_Assignment_: The answer is the line with "middle mcp: (141, 132)" and every line after it to the end of the listing, retyped exactly. Pictures do not belong in it.
=== Begin Enclosure ===
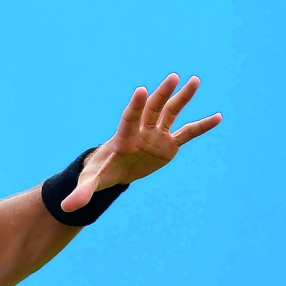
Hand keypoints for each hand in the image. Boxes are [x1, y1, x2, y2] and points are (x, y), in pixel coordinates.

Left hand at [63, 73, 221, 211]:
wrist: (113, 170)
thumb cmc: (100, 172)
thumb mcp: (91, 182)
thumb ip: (82, 192)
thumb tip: (67, 208)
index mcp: (123, 138)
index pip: (129, 119)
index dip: (135, 106)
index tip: (141, 91)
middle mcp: (141, 132)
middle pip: (152, 110)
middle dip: (161, 95)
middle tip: (173, 77)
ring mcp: (156, 135)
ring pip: (170, 113)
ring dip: (182, 98)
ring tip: (194, 80)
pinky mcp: (168, 144)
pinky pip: (187, 133)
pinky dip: (201, 127)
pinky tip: (217, 117)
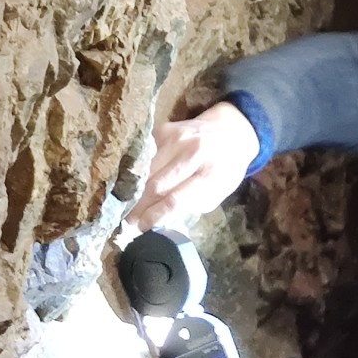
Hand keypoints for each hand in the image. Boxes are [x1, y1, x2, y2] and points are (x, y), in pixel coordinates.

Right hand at [128, 102, 260, 231]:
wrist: (230, 131)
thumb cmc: (224, 169)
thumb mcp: (217, 193)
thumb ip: (189, 206)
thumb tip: (157, 220)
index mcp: (211, 174)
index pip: (175, 199)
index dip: (155, 215)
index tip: (141, 227)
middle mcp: (193, 153)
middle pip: (155, 185)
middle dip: (139, 206)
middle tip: (128, 221)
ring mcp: (176, 138)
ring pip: (145, 170)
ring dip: (134, 190)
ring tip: (128, 205)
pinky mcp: (163, 130)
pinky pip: (144, 155)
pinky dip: (137, 171)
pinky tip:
=== End Enclosure ===
_Your response_:
middle mcp: (141, 132)
middle pip: (152, 110)
middle dip: (161, 95)
middle tip: (173, 77)
ring mcp: (156, 135)
ring pip: (170, 113)
ring dip: (182, 98)
ring tip: (194, 80)
pinky mcp: (168, 144)
pinky pip: (187, 133)
pinky dip: (201, 127)
pinky tip: (217, 117)
Hand keypoints for each hand in the image. Boxes are [x1, y1, x2, y2] and points are (x, y), in pixel coordinates.

Right hand at [128, 102, 260, 231]:
wrist: (230, 131)
thumb cmc: (224, 169)
thumb mcp: (217, 193)
thumb ip: (189, 206)
thumb tip: (157, 220)
index mcp: (211, 174)
index pip: (175, 199)
index dip: (155, 215)
index tip: (141, 227)
middle mcp: (193, 153)
middle pip: (155, 185)
middle dip: (139, 206)
middle tip: (128, 221)
ring mcp: (176, 138)
ring pip: (145, 170)
ring dip: (134, 190)
ring tip: (128, 205)
pinky mcp: (163, 130)
pinky pip: (144, 155)
pinky dip: (137, 171)
pinky tip:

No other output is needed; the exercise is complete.